I mean, I guess I don't know if you can put the family issue aside, but let's say that was resolved somehow. I mean, is there other advice you would give to people that--





HERNANDEZ:

Well, financially it has an impact.





NICOLAIDES:

Okay.





HERNANDEZ:

The reality is, you're naked. Everybody sees you. You don't have any secrets. People are out there trying to find ways to trip you. It's a difficult life.





NICOLAIDES:

Yeah.





HERNANDEZ:

And you're a public servant, and people need to understand that. The public can be merciless. They don't understand you're a person. I mean, people talk about burning the flag. I don't think they'd hesitate to burn a politician.

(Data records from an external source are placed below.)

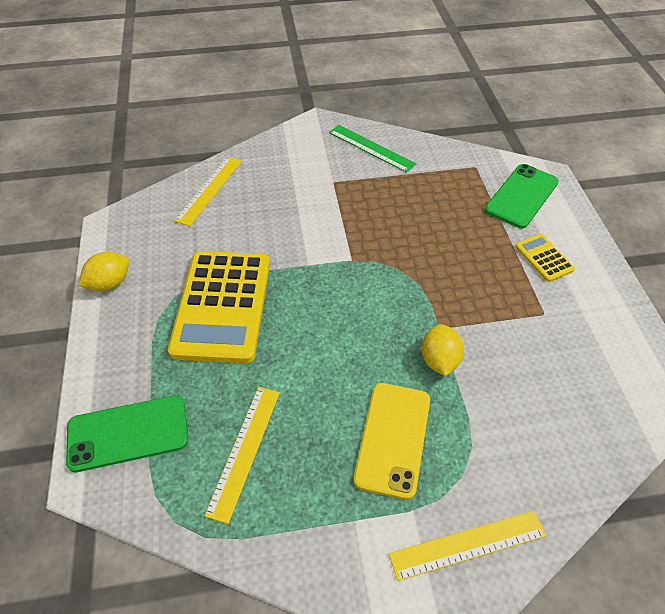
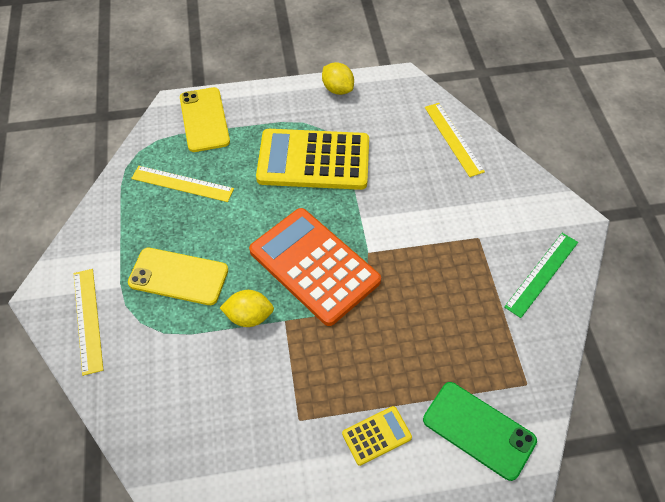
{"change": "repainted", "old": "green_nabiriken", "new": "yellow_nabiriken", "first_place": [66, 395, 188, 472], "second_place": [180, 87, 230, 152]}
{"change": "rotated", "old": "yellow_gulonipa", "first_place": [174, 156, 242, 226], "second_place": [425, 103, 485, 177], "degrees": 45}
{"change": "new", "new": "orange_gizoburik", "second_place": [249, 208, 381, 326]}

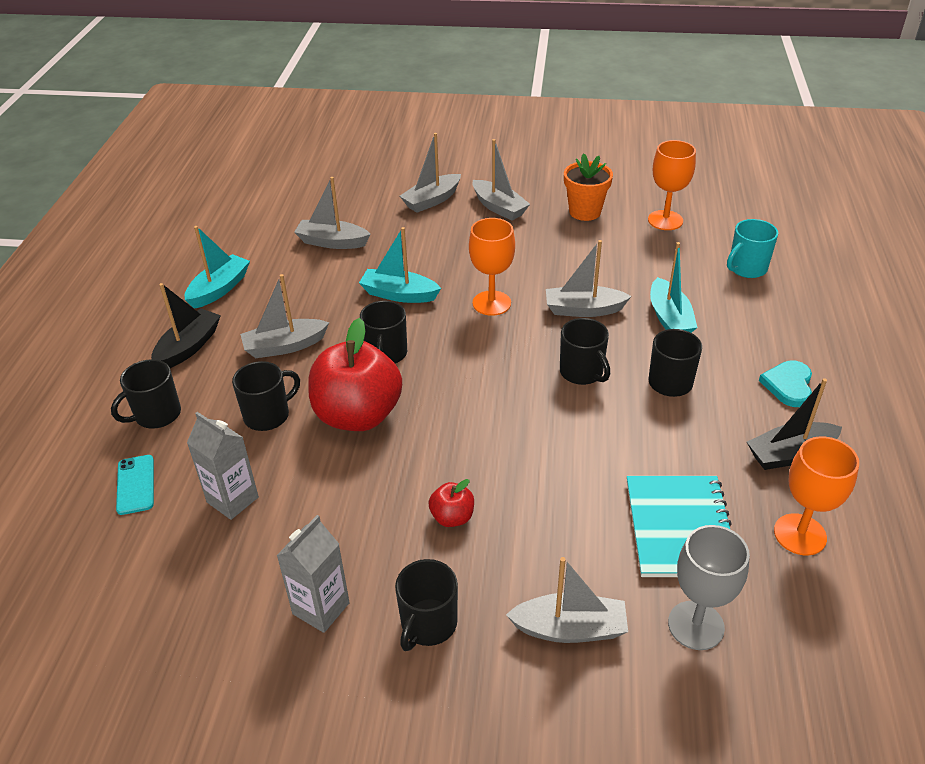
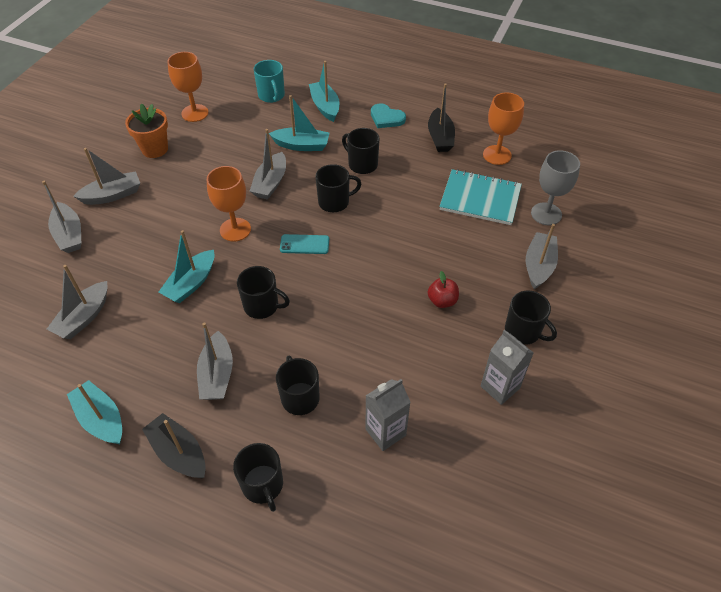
{"change": "shifted", "old": "turquoise_nabiriken", "first_place": [116, 455, 154, 515], "second_place": [280, 234, 329, 254]}
{"change": "gone", "old": "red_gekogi", "first_place": [308, 318, 402, 431]}
{"change": "new", "new": "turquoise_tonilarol", "second_place": [309, 61, 340, 122]}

But the public doesn't understand--this is just my perspective--they don't really understand the sacrifice that elected officials make, and it's not that we're all saints. It's just that there is a sacrifice that you have to make to serve the public, and don't expect to be thanked for it.





NICOLAIDES:

Yeah. Can I ask you one last question, which is what political accomplishment are you most proud of?





HERNANDEZ:

The one I haven't seen yet. I think I've impacted a lot of people's lives, but it amazes me the number of people who come up to me and acknowledge that I spoke at their graduation or they remember me for some action I took and that that made a difference in their lives. It happens every day, people talking to me about that. I know I made a difference in people's lives. When I got elected to office, I got sworn in at the elementary school and I had an ice cream social for the kids. A lot of those kids remember that, and they know they can be city council people. A lot of people are running for office but they were inspired by the fact that I ran and I got elected. So, to me, I wasn't able to serve as a role model. My arrest tarnished that, and that's why I don't believe I deserved to be in office after that. I honestly believe I didn't deserve to be in office after my arrest, but I honestly believe I didn't have anything to do with--people think you can control your addictions, and they don't understand how you get there. I had no idea how I got there, but it happened. But I'm not the only person it happened to. It happens to a lot of people, and it's a combination of reasons why it happens. Understanding the reasons allows you to try and change it, and if I can stop someone else from being a drunk, that's what I'm going to do. When I was on council, I actually had a concept of a sobriety district, and everybody would say, "What's that?" That's where you put rehab centers; that's where you don't allow billboards that advertise beer; that's where you don't allow liquor stores; that's where you allow social workers. In other words, you create an environment that is positive for sobriety, and I don't see why we don't have those kinds of districts. We allow for liquor licenses and we allow for entertainment districts, but we don't have a concept of a sobriety district.